### [Quoted passage]
──────────────────────────────
3 ways to help workers with special-needs children

3 ways to help workers with special-needs children

With developmental disabilities such as autism afflicting one in six children in the U.S., employers must find ways to help the millions of employees struggling to care for a child with special needs.

As Dr. David Kaplan, senior partner and leader of Mercer’s Health Innovation LABS, notes, “The problems surrounding support for our clients and their employees are real and growing. Parents raising children with developmental disabilities have greater levels of anxiety and depression, experience increased absenteeism and work limitations, and face up to twice the healthcare costs for their children. These issues go beyond the medical expenditures tied to treatment therapies and gaps in care and speak to the emotional and physical toll on working parents who want their children to be happy and healthy.”

Few professionals to help

Nationwide, there is a dearth of trained professionals serving the developmentally disabled and their caregivers. Add to that the huge costs and uncertain outcomes associated with medically-recommended behavioral therapy, and employers are left with limited business arguments and fewer resources for helping their employees. However, options do exist. When designing their plan year, employers would do well to:

  1. Offer holistic care. Providing coverage for behavioral therapy is a great starting point, however, it addresses only part of the equation—the direct needs of the afflicted child. Parents of children with developmental disabilities suffer much higher rates of stress, depression and absenteeism, along with greater marital and financial strains. Employers seeking to offload some of that burden should consider providing holistic supports that address not only the needs of an employee’s child, but the employee’s health and well-being as well.
  2. Pay attention to employee signals. Claims data reveals the number of employees affected by this issue and the financial magnitude of their problem, but that’s not the whole story. Employers should pay attention to the many silent or less visible stressors that signal the heavy emotional toll this burden places on employees.
  3. Provide access to resources. Employees with developmentally disabled children need access to treatment for their children and expert training for themselves, yet given the scarcity of clinicians, this is not always available. Nor do most clinical programs have the resources to effectively train parents. Remedying this will require employers to think beyond conventional “brick and mortar” solutions. An example would be a program like Rethink Benefits, which offers even geographically isolated employees access to video-based teaching programs for parents and caregivers, as well as care coordination, live video consultations with experienced clinicians and isolation-reducing peer support through online communities and forums.

The number of employees caring for children with developmental disabilities is increasing. Employers can’t afford to ignore the impact this is having on the morale, productivity and well-being of their workforce.
──────────────────────────────
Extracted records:
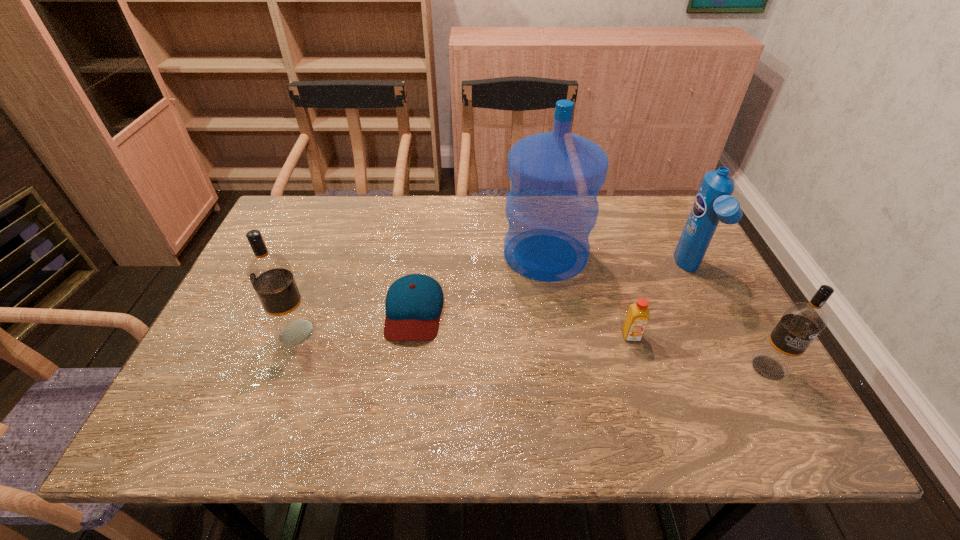
Locate an element on the screen. the left vodka is located at coordinates (270, 274).

The image size is (960, 540). In order to click on the taller vodka in this screenshot , I will do `click(270, 274)`.

I want to click on the third shortest object, so click(802, 322).

Locate an element on the screen. The image size is (960, 540). the nearest object is located at coordinates (802, 322).

At what (x,y) coordinates should I click in order to perform the action: click on the third object from left to right. Please return your answer as a coordinate pair (x, y). Looking at the image, I should click on (551, 208).

Locate an element on the screen. water jug is located at coordinates (551, 208).

You are a GUI agent. You are given a task and a screenshot of the screen. Output one action in this format:
    pyautogui.click(x=<x>, y=<y>)
    Task: Click on the orange juice
    The image size is (960, 540).
    Given the screenshot: What is the action you would take?
    pyautogui.click(x=637, y=317)

The height and width of the screenshot is (540, 960). I want to click on the fifth tallest object, so click(x=637, y=317).

You are a GUI agent. You are given a task and a screenshot of the screen. Output one action in this format:
    pyautogui.click(x=<x>, y=<y>)
    Task: Click on the shampoo
    This screenshot has width=960, height=540.
    Given the screenshot: What is the action you would take?
    pyautogui.click(x=713, y=203)

I want to click on the second object from left to right, so click(414, 302).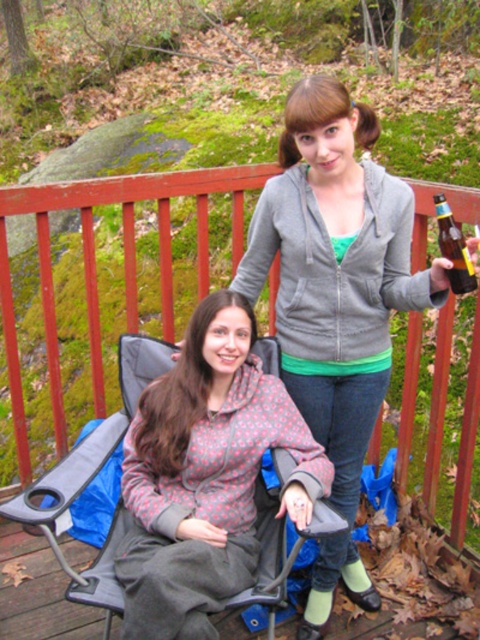
You are standing at the center of the deck and want to locate the matte gray hoodie at upper center. According to the coordinates provided, in which direction should you look to find it?

The matte gray hoodie at upper center is located at coordinates point (322, 115), so you should look towards the upper center direction to find it.

You are standing at the origin point of the coordinate system. The floral patterned hoodie at center is located at point (205, 476). If you want to walk towards the floral patterned hoodie at center, in which direction should you move?

The floral patterned hoodie at center is located at point (205, 476). Since the coordinate system is not specified, but assuming standard Cartesian coordinates where positive x is right and positive y is up, moving towards the hoodie would require moving right and up from the origin.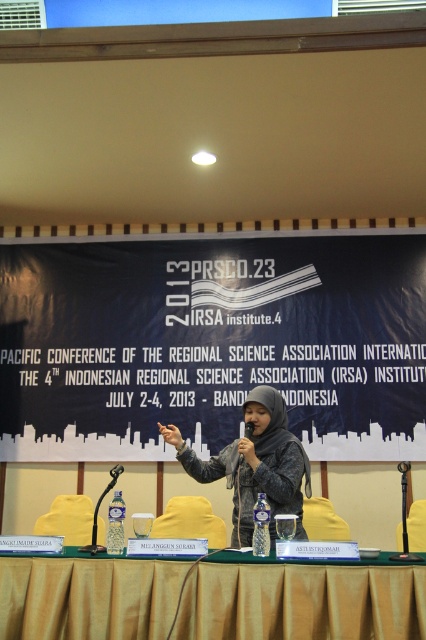
Can you confirm if matte gray hoodie at center is wider than black plastic microphone at center?

Yes, matte gray hoodie at center is wider than black plastic microphone at center.

Does matte gray hoodie at center lie behind black plastic microphone at center?

No, it is not.

Find the location of a particular element. matte gray hoodie at center is located at coordinates (255, 465).

Between gold fabric table at center and black plastic microphone at center, which one has more height?

Standing taller between the two is gold fabric table at center.

Is point (382, 621) positioned before point (250, 422)?

That is True.

What are the coordinates of `gold fabric table at center` in the screenshot? It's located at (302, 602).

Based on the photo, is gold fabric table at center smaller than matte gray hoodie at center?

Yes.

Which is above, gold fabric table at center or matte gray hoodie at center?

Positioned higher is matte gray hoodie at center.

Find the location of `gold fabric table at center`. gold fabric table at center is located at coordinates (302, 602).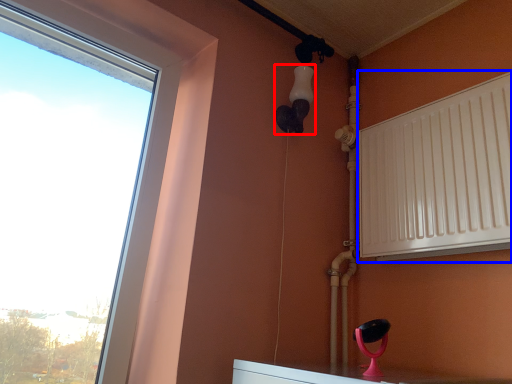
Question: Which of the following is the farthest to the observer, light fixture (highlighted by a red box) or radiator (highlighted by a blue box)?

Choices:
 (A) light fixture
 (B) radiator

Answer: (A)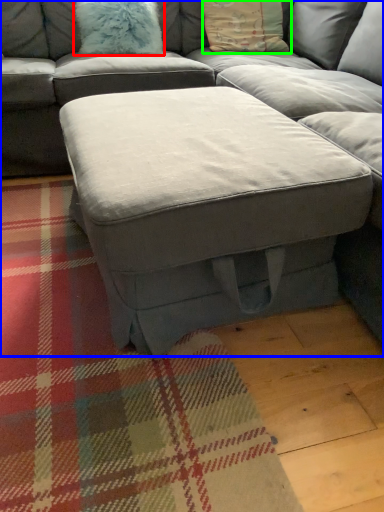
Question: Based on their relative distances, which object is nearer to pillow (highlighted by a red box)? Choose from studio couch (highlighted by a blue box) and pillow (highlighted by a green box).

Choices:
 (A) studio couch
 (B) pillow

Answer: (B)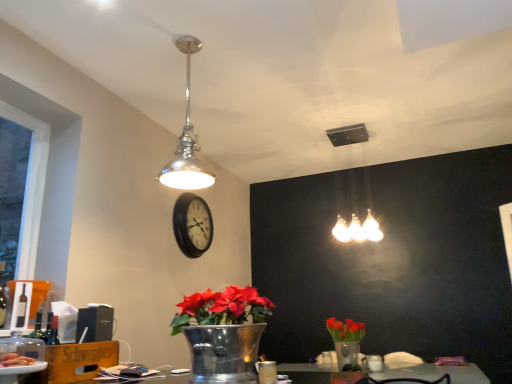
The height and width of the screenshot is (384, 512). Find the location of `polished chrome pendant light at upper center, positioned as the 1th lamp in front-to-back order`. polished chrome pendant light at upper center, positioned as the 1th lamp in front-to-back order is located at coordinates click(186, 137).

Measure the distance between point (x=191, y=49) and camera.

The depth of point (x=191, y=49) is 8.41 feet.

Measure the distance between metallic silver vase at lower center and camera.

metallic silver vase at lower center is 5.47 feet from camera.

The width and height of the screenshot is (512, 384). What do you see at coordinates (355, 216) in the screenshot?
I see `white frosted glass light fixture at upper center, which is counted as the 2th lamp, starting from the left` at bounding box center [355, 216].

This screenshot has height=384, width=512. Describe the element at coordinates (16, 360) in the screenshot. I see `translucent plastic plate at lower left` at that location.

At what (x,y) coordinates should I click in order to perform the action: click on black wooden clock at center. Please return your answer as a coordinate pair (x, y). Looking at the image, I should click on coord(192,225).

Which object is wider, polished chrome pendant light at upper center, marked as the 1th lamp in a left-to-right arrangement, or black wooden clock at center?

polished chrome pendant light at upper center, marked as the 1th lamp in a left-to-right arrangement.

Is polished chrome pendant light at upper center, marked as the 1th lamp in a left-to-right arrangement, at the left side of black wooden clock at center?

Incorrect, polished chrome pendant light at upper center, marked as the 1th lamp in a left-to-right arrangement, is not on the left side of black wooden clock at center.

Choose the correct answer: Is polished chrome pendant light at upper center, marked as the 1th lamp in a left-to-right arrangement, inside black wooden clock at center or outside it?

polished chrome pendant light at upper center, marked as the 1th lamp in a left-to-right arrangement, cannot be found inside black wooden clock at center.

At what (x,y) coordinates should I click in order to perform the action: click on clock directly beneath the polished chrome pendant light at upper center, positioned as the 2th lamp in back-to-front order (from a real-world perspective). Please return your answer as a coordinate pair (x, y). Looking at the image, I should click on (192, 225).

Is translucent plastic plate at lower left turned away from black wooden clock at center?

No, translucent plastic plate at lower left is not facing away from black wooden clock at center.

Is translucent plastic plate at lower left to the left of black wooden clock at center from the viewer's perspective?

Yes, translucent plastic plate at lower left is to the left of black wooden clock at center.

Is translucent plastic plate at lower left positioned in front of black wooden clock at center?

Yes, the depth of translucent plastic plate at lower left is less than that of black wooden clock at center.

Is metallic silver vase with red flowers at lower right spatially inside black wooden clock at center, or outside of it?

metallic silver vase with red flowers at lower right is not inside black wooden clock at center, it's outside.

From a real-world perspective, which is physically below, metallic silver vase with red flowers at lower right or black wooden clock at center?

In real-world perspective, metallic silver vase with red flowers at lower right is lower.

Locate an element on the screen. The height and width of the screenshot is (384, 512). floral arrangement below the black wooden clock at center (from the image's perspective) is located at coordinates (346, 342).

Is black wooden clock at center outside of white frosted glass light fixture at upper center, which is counted as the second lamp, starting from the front?

black wooden clock at center lies outside white frosted glass light fixture at upper center, which is counted as the second lamp, starting from the front,'s area.

From their relative heights in the image, would you say black wooden clock at center is taller or shorter than white frosted glass light fixture at upper center, which is counted as the second lamp, starting from the front?

black wooden clock at center is shorter than white frosted glass light fixture at upper center, which is counted as the second lamp, starting from the front.

Consider the image. Is black wooden clock at center to the left or to the right of white frosted glass light fixture at upper center, marked as the first lamp in a right-to-left arrangement, in the image?

black wooden clock at center is positioned on white frosted glass light fixture at upper center, marked as the first lamp in a right-to-left arrangement,'s left side.

How many degrees apart are the facing directions of polished chrome pendant light at upper center, marked as the 1th lamp in a left-to-right arrangement, and metallic silver vase at lower center?

They differ by 0.00197 degrees in their facing directions.

From a real-world perspective, which object rests below the other?

metallic silver vase at lower center, from a real-world perspective.

Does point (172, 163) come behind point (224, 310)?

That is True.

Which of these two, polished chrome pendant light at upper center, the second lamp from the right, or metallic silver vase at lower center, is thinner?

Thinner between the two is polished chrome pendant light at upper center, the second lamp from the right.

Are black wooden clock at center and translucent plastic plate at lower left beside each other?

No, black wooden clock at center is not making contact with translucent plastic plate at lower left.

Could you tell me if black wooden clock at center is turned towards translucent plastic plate at lower left?

No, black wooden clock at center is not turned towards translucent plastic plate at lower left.

Visually, is black wooden clock at center positioned to the left or to the right of translucent plastic plate at lower left?

black wooden clock at center is to the right of translucent plastic plate at lower left.

Where is `the 2nd lamp to the right of the black wooden clock at center, counting from the anchor's position`? the 2nd lamp to the right of the black wooden clock at center, counting from the anchor's position is located at coordinates (355, 216).

Looking at their sizes, would you say white frosted glass light fixture at upper center, which appears as the 1th lamp when viewed from the back, is wider or thinner than black wooden clock at center?

In the image, white frosted glass light fixture at upper center, which appears as the 1th lamp when viewed from the back, appears to be wider than black wooden clock at center.

Between white frosted glass light fixture at upper center, which is counted as the second lamp, starting from the front, and black wooden clock at center, which one has smaller size?

With smaller size is black wooden clock at center.

Consider the image. How different are the orientations of white frosted glass light fixture at upper center, marked as the first lamp in a right-to-left arrangement, and black wooden clock at center in degrees?

The angular difference between white frosted glass light fixture at upper center, marked as the first lamp in a right-to-left arrangement, and black wooden clock at center is 90.3 degrees.

You are a GUI agent. You are given a task and a screenshot of the screen. Output one action in this format:
    pyautogui.click(x=<x>, y=<y>)
    Task: Click on the clock located below the polished chrome pendant light at upper center, positioned as the 1th lamp in front-to-back order (from the image's perspective)
    This screenshot has height=384, width=512.
    Given the screenshot: What is the action you would take?
    pyautogui.click(x=192, y=225)

This screenshot has width=512, height=384. Identify the location of clock behind the translucent plastic plate at lower left. (192, 225).

Looking at the image, which one is located closer to white frosted glass light fixture at upper center, marked as the first lamp in a right-to-left arrangement, translucent plastic plate at lower left or metallic silver vase at lower center?

metallic silver vase at lower center is positioned closer to the anchor white frosted glass light fixture at upper center, marked as the first lamp in a right-to-left arrangement.

Considering their positions, is metallic silver vase with red flowers at lower right positioned further to polished chrome pendant light at upper center, the second lamp from the right, than white frosted glass light fixture at upper center, which is counted as the 2th lamp, starting from the left?

white frosted glass light fixture at upper center, which is counted as the 2th lamp, starting from the left, lies further to polished chrome pendant light at upper center, the second lamp from the right, than the other object.

From the image, which object appears to be farther from metallic silver vase at lower center, translucent plastic plate at lower left or white frosted glass light fixture at upper center, which appears as the 1th lamp when viewed from the back?

Based on the image, white frosted glass light fixture at upper center, which appears as the 1th lamp when viewed from the back, appears to be further to metallic silver vase at lower center.

Considering their positions, is metallic silver vase at lower center positioned closer to black wooden clock at center than metallic silver vase with red flowers at lower right?

The object closer to black wooden clock at center is metallic silver vase at lower center.

Considering their positions, is polished chrome pendant light at upper center, positioned as the 1th lamp in front-to-back order, positioned further to black wooden clock at center than white frosted glass light fixture at upper center, which is counted as the second lamp, starting from the front?

white frosted glass light fixture at upper center, which is counted as the second lamp, starting from the front.

Looking at the image, which one is located closer to metallic silver vase at lower center, black wooden clock at center or polished chrome pendant light at upper center, the second lamp from the right?

polished chrome pendant light at upper center, the second lamp from the right, is positioned closer to the anchor metallic silver vase at lower center.

Estimate the real-world distances between objects in this image. Which object is closer to metallic silver vase at lower center, metallic silver vase with red flowers at lower right or translucent plastic plate at lower left?

translucent plastic plate at lower left lies closer to metallic silver vase at lower center than the other object.

Based on the photo, based on their spatial positions, is polished chrome pendant light at upper center, positioned as the 2th lamp in back-to-front order, or metallic silver vase with red flowers at lower right further from white frosted glass light fixture at upper center, which appears as the 1th lamp when viewed from the back?

polished chrome pendant light at upper center, positioned as the 2th lamp in back-to-front order, is further to white frosted glass light fixture at upper center, which appears as the 1th lamp when viewed from the back.

I want to click on houseplant between translucent plastic plate at lower left and metallic silver vase with red flowers at lower right in the horizontal direction, so click(223, 332).

Where is `lamp between polished chrome pendant light at upper center, the second lamp from the right, and metallic silver vase with red flowers at lower right from top to bottom`? The image size is (512, 384). lamp between polished chrome pendant light at upper center, the second lamp from the right, and metallic silver vase with red flowers at lower right from top to bottom is located at coordinates (355, 216).

Identify the location of floral arrangement between metallic silver vase at lower center and black wooden clock at center from front to back. (346, 342).

This screenshot has width=512, height=384. I want to click on clock between polished chrome pendant light at upper center, positioned as the 1th lamp in front-to-back order, and metallic silver vase with red flowers at lower right in the up-down direction, so click(192, 225).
──────────────────────────────
### [Required actions]
• 1. Write out everything in the article on helping workers with special-needs children, from "1. Offer holistic" down to "places on employees.".
• 2. Decide whether each statement agrees with the article on helping workers with special-needs children, answering yes or no and quoting the deciding words of the article: (a) Parents raising children with developmental disabilities can face up to twice the healthcare costs for their children. (b) Most clinical programs have the resources to train parents effectively. (c) Developmental disabilities affect one in ten children in the U.S.
• 3. List everything that the article on helping workers with special-needs children says Rethink Benefits offers.
The records are separate material and have no connection to the article.

### [Answers per task]
• 1.
1. Offer holistic care. Providing coverage for behavioral therapy is a great starting point, however, it addresses only part of the equation—the direct needs of the afflicted child. Parents of children with developmental disabilities suffer much higher rates of stress, depression and absenteeism, along with greater marital and financial strains. Employers seeking to offload some of that burden should consider providing holistic supports that address not only the needs of an employee’s child, but the employee’s health and well-being as well.
  2. Pay attention to employee signals. Claims data reveals the number of employees affected by this issue and the financial magnitude of their problem, but that’s not the whole story. Employers should pay attention to the many silent or less visible stressors that signal the heavy emotional toll this burden places on employees.

• 2.
(a) Yes: "face up to twice the healthcare costs for their children"
(b) No: "Nor do most clinical programs have the resources to effectively train parents."
(c) No: "afflicting one in six children in the U.S."

• 3.
- Video-based teaching programs for parents and caregivers
- Care coordination
- Live video consultations with experienced clinicians
- Isolation-reducing peer support through online communities and forums